A Kubernetes Service object is also created and is used to access the function's HTTP endpoint on port 80, within the cluster.
By default, all functions have a minimum of 1 replica set through auto-scaling labels, this can prevent a so called "cold-start", where a deployment is set to 0 replicas, and a Pod needs to be created to serve an incoming request.
By default there is no limit on the amount of concurrent requests that your function's containers can process at once. If you wish to limit concurrency, you can set up the max_inflight: N environment variable, when the limit is met, the caller will receive a 429 status code and can retry after some time.
The OpenFaaS Pro queue-worker has a built-in retrying mechanism, which the caller can use to ensure that requests are retried a number of times before being discarded.
During development you may invoke the OpenFaaS gateway using a HTTP request to http://127.0.0.1:8080/function/NAME, where NAME is the name of the function. When you move to production, you may have another layer between your users and the gateway such as a reverse proxy or Kubernetes Ingress Controller.

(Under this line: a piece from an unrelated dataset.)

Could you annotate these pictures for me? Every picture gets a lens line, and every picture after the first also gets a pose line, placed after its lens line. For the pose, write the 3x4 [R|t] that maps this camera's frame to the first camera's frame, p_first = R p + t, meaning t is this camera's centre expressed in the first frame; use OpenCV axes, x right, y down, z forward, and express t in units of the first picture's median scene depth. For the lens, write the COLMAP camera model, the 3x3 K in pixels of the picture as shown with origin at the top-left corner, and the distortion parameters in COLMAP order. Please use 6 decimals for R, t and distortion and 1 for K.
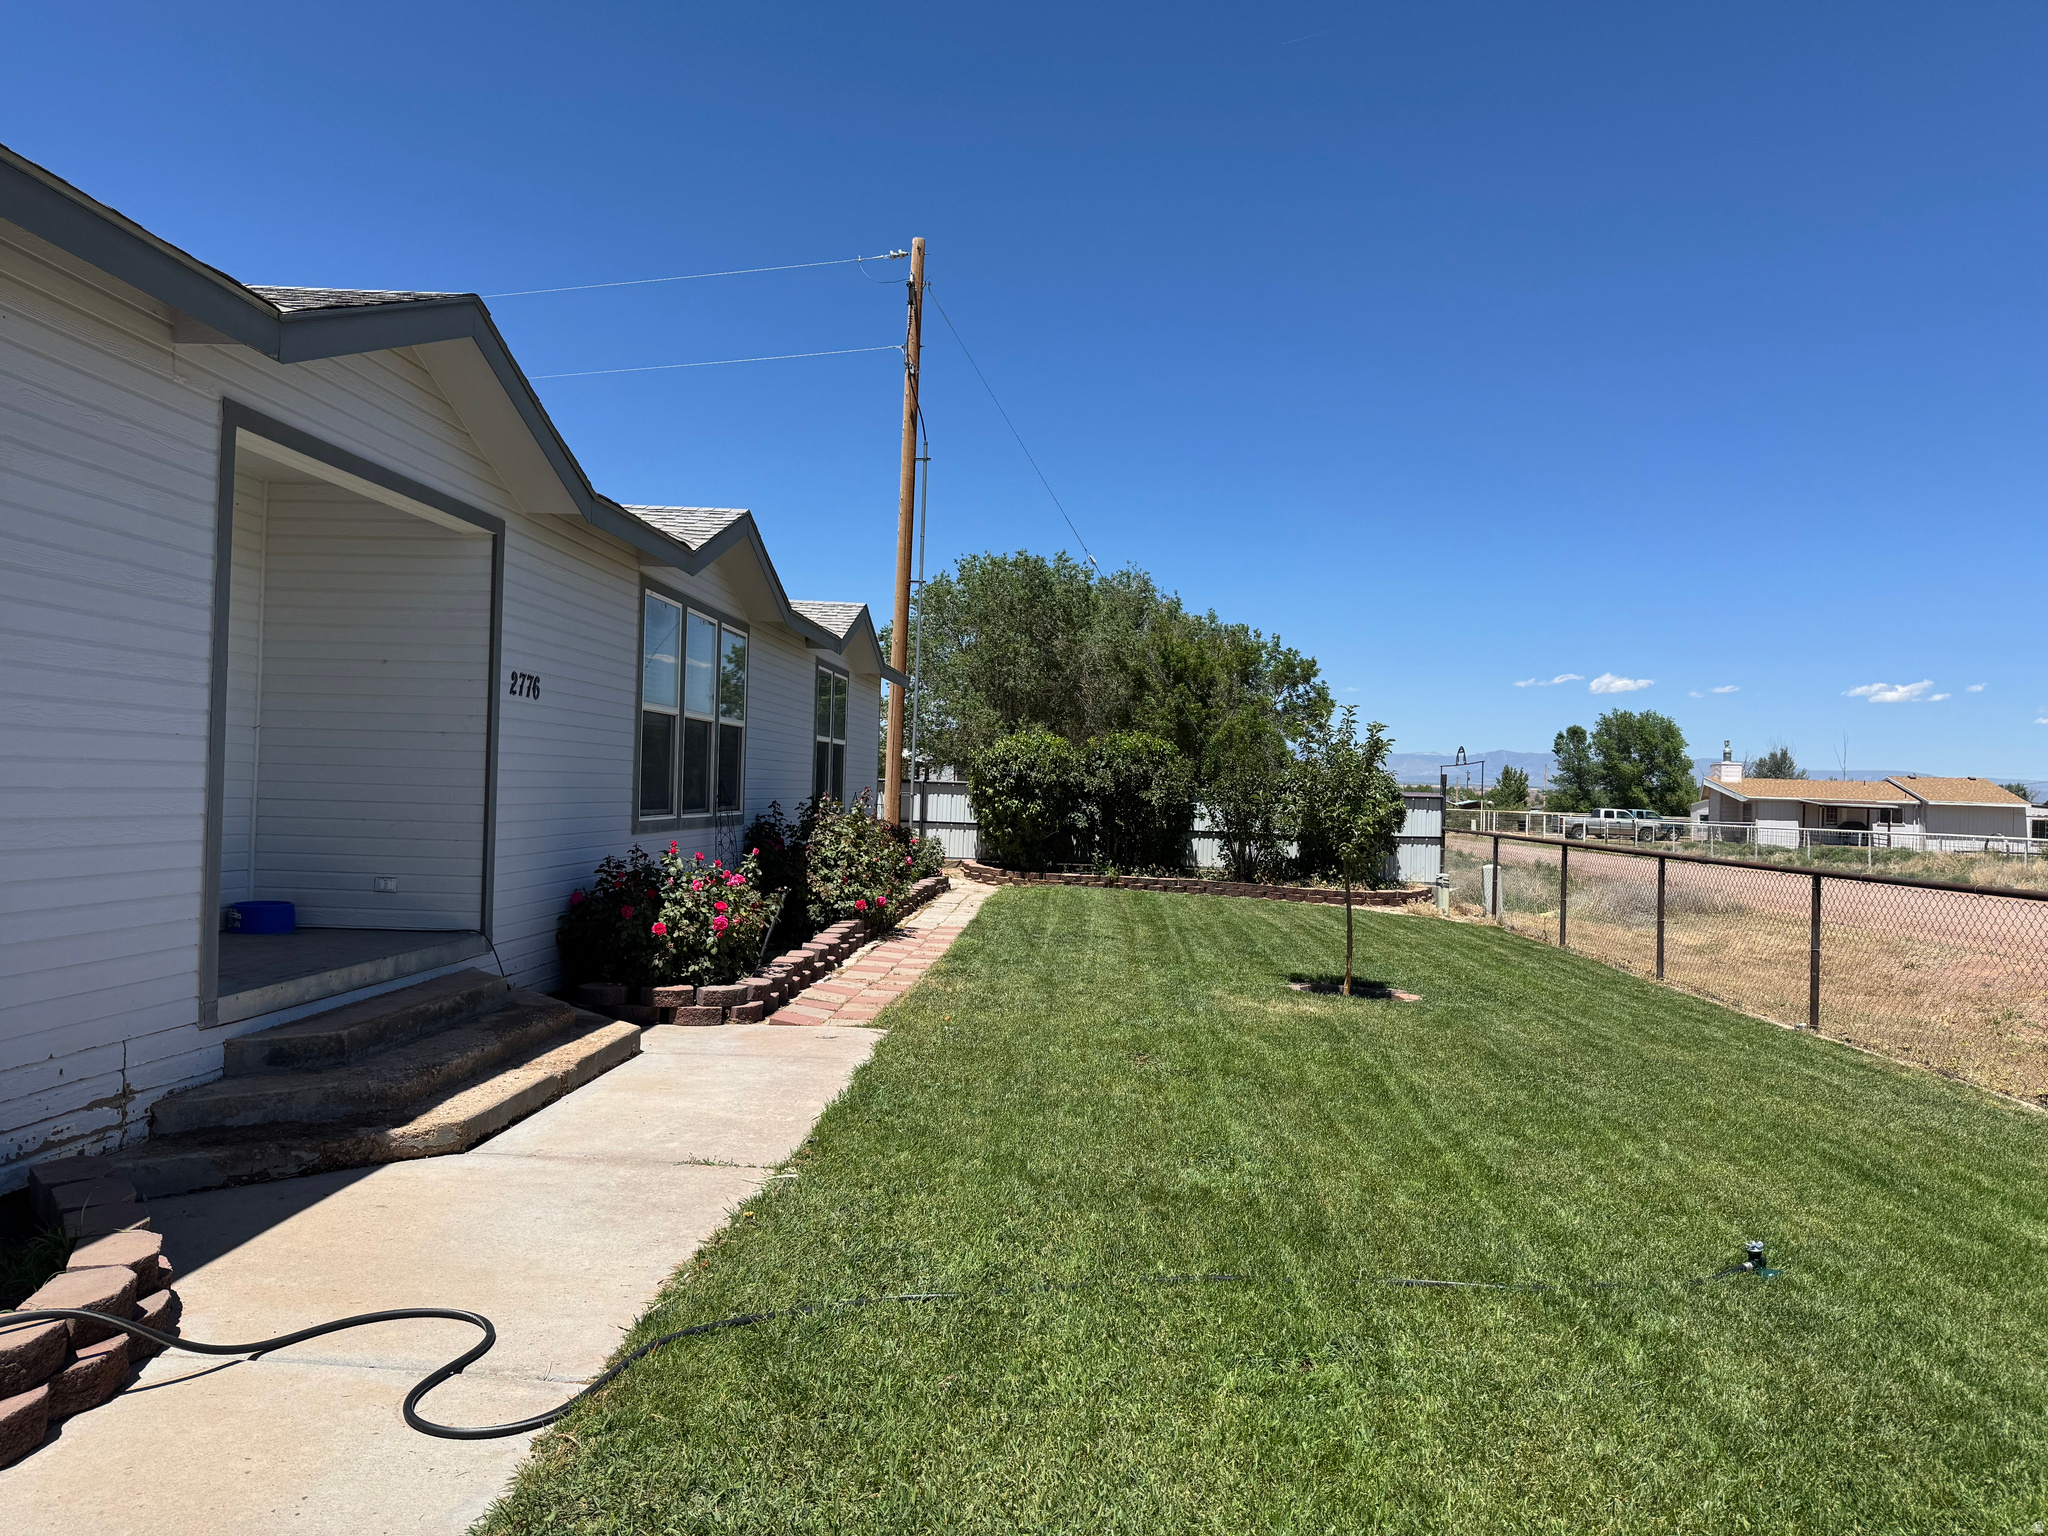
lens RADIAL K [[1441.1, 0, 1022.8], [0, 1441.1, 768.6], [0, 0, 1]] dist [0.052744, -0.051567]
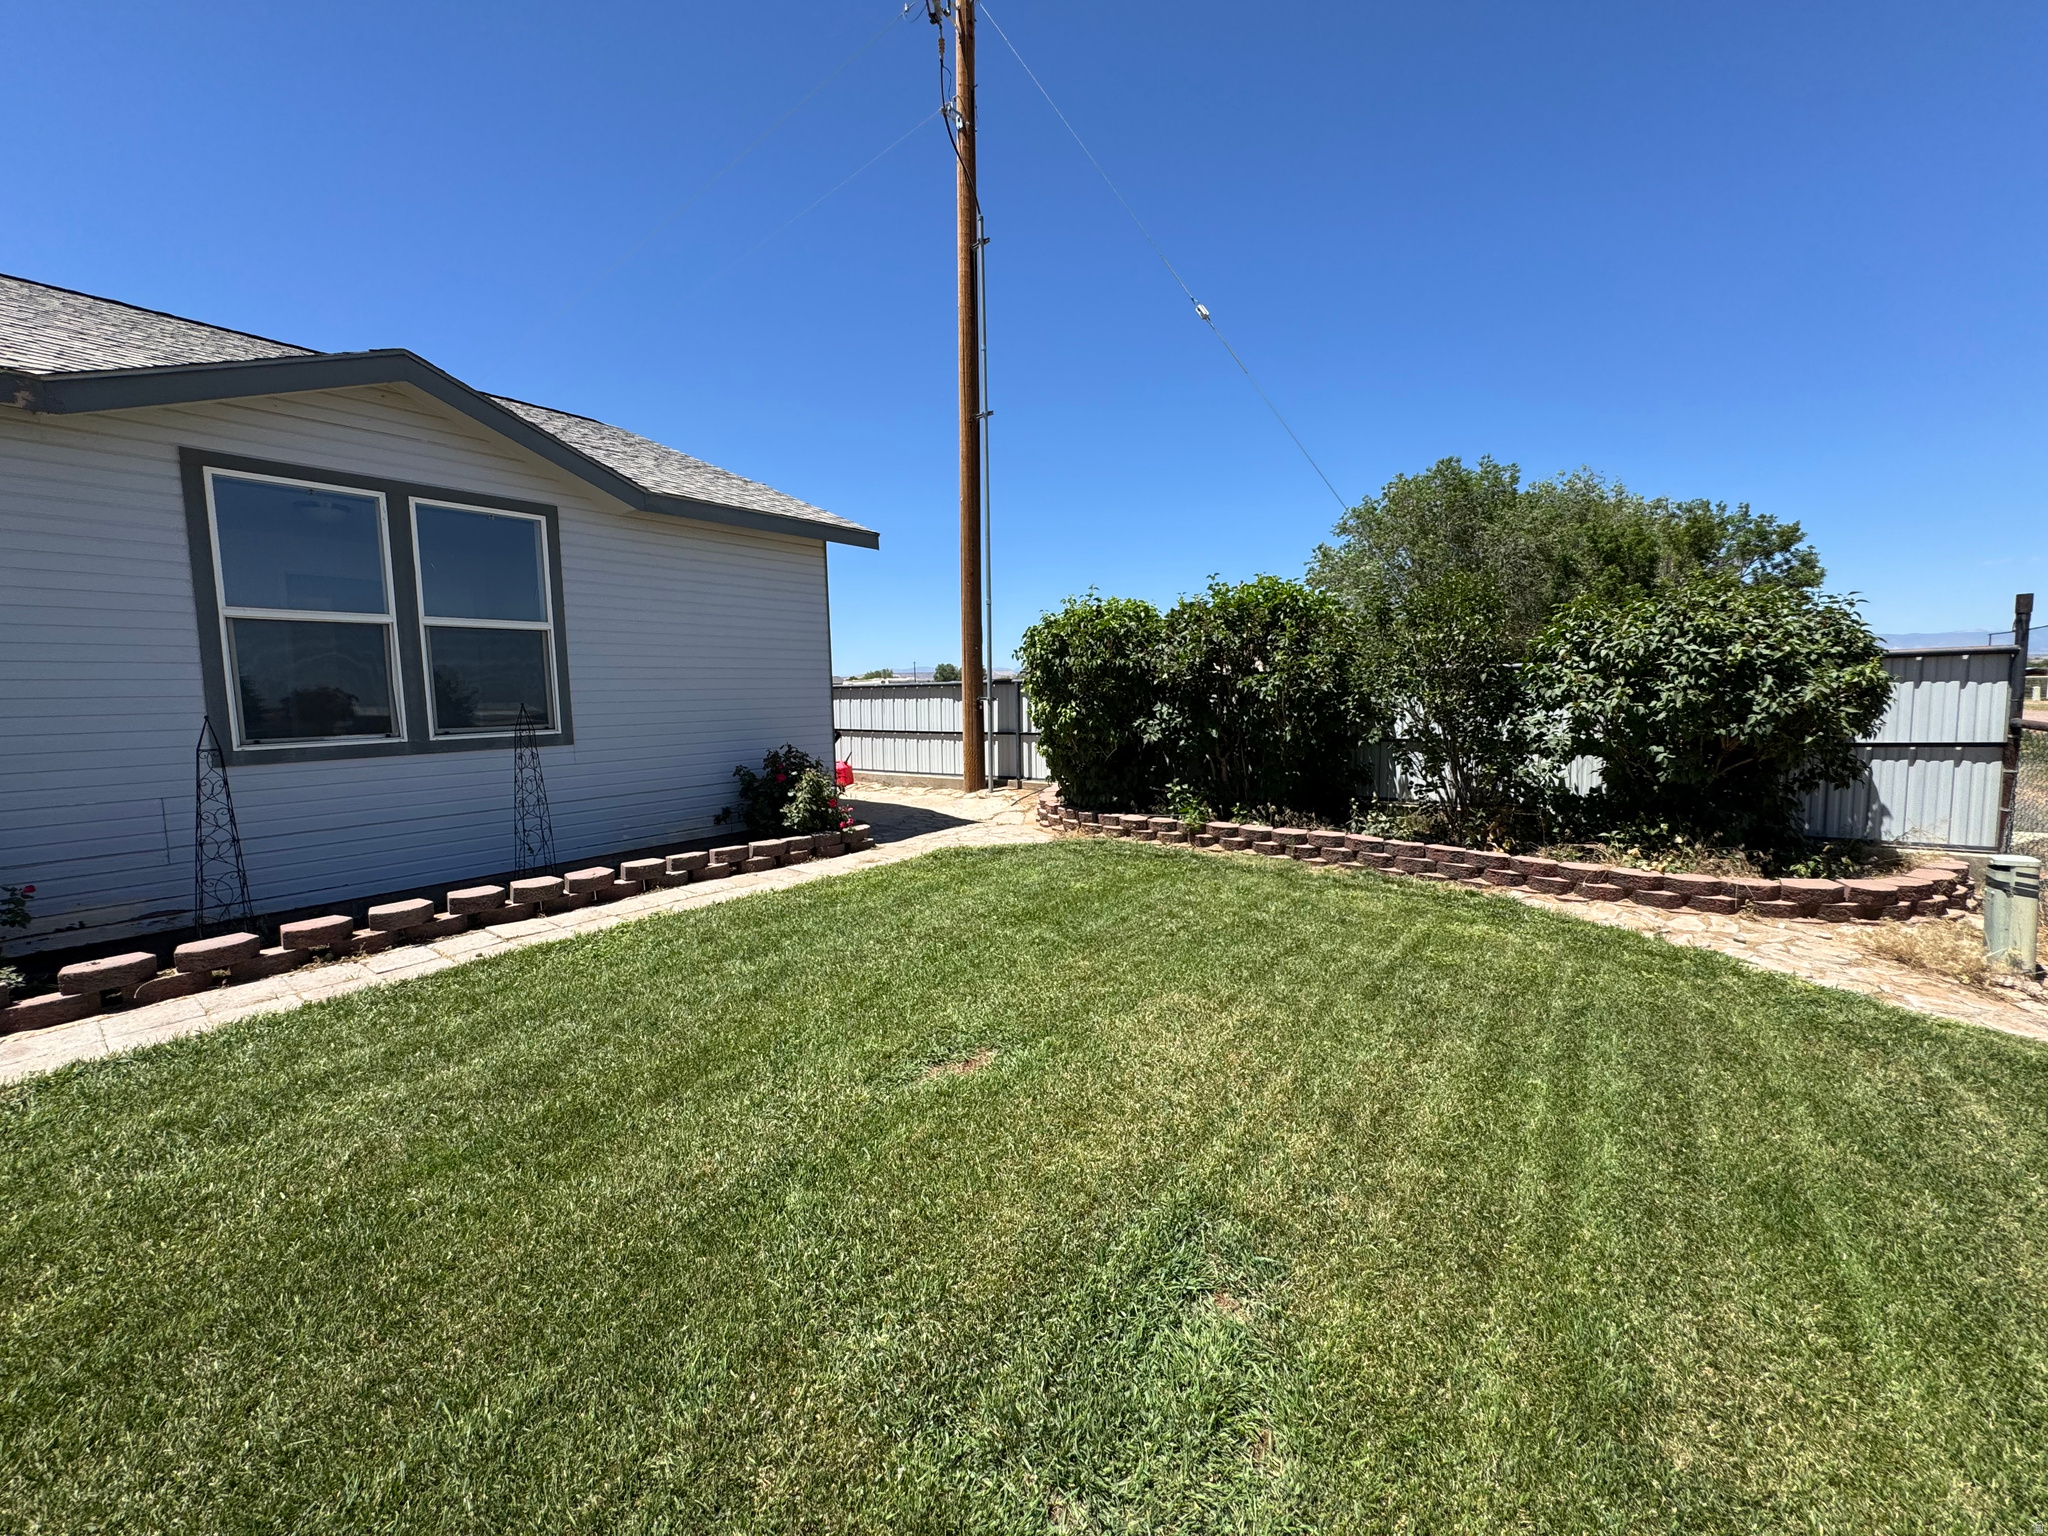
lens RADIAL K [[827.7, 0, 1028.9], [0, 827.7, 765.3], [0, 0, 1]] dist [-0.000786, 0.000061]
pose [[0.839543, -0.001392, -0.543291, 0.178851], [0.056349, 0.994827, 0.084528, 0.016846], [0.540363, -0.101578, 0.835278, 0.637553]]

The connection between the caller and the function remains connected until the invocation has completed, or times out.
See the below for TLS termination, custom domains and mapping various functions to traditional REST paths:
With an asynchronous invocation, the HTTP request is enqueued to NATS, followed by an "accepted" header and call-id being returned to the caller. Next, at some time in the future, a separate queue-worker component dequeues the message and invokes the function synchronously.

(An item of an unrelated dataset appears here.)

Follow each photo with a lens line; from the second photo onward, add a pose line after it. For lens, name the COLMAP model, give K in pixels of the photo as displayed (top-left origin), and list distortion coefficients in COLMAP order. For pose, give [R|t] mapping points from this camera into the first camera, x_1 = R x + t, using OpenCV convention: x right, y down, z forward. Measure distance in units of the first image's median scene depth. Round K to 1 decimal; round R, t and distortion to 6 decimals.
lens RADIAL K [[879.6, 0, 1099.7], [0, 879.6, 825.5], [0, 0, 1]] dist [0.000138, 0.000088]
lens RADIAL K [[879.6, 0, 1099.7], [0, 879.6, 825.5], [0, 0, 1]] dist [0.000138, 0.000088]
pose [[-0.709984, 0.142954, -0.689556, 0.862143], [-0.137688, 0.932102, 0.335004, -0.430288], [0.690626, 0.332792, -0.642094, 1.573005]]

There is never any direct connection between the caller and the function, so the caller gets an immediate response, and can subscribe for a response via a webhook when the result of the invocation is available.
A number of event triggers are supported in OpenFaaS CE and OpenFaaS Pro. With each of them, a long-running daemon subscribes to a topic or queue, then when it receives messages looks up the relevant functions and invokes them synchronously or asynchronously.
The OpenFaaS REST API is used to manage functions, it has basic authentication enabled by default, and we provide instructions to enable encryption with TLS and a reverse proxy.
Some users may manage their functions using the "Function" Custom Resource Definition (CRD) which can be installed with the Helm chart. The Function CRD is observed by the operator which can create resources in Kubernetes, bypassing the REST API of the gateway. The REST API is still used for invocations.
As explained above, the environment variable max_inflight can limit concurrent requests.
You could set this value to 1, if you wanted to ensure that only one request executes in a Pod at a time, however it's recommended that you combine this with the back-off architecture to ensure requests are retried whilst waiting for scaling or free capacity.
Can I bring an existing HTTP service to OpenFaaS?¶
You may be able to bring it straight over to OpenFaaS, if you can configure it to bind to HTTP port 8080 and you also configure a HTTP health check path, so that Kubernetes knows when it's ready to receive traffic.
If you cannot change your code, you may want to add the "of-watchdog" to the Dockerfile.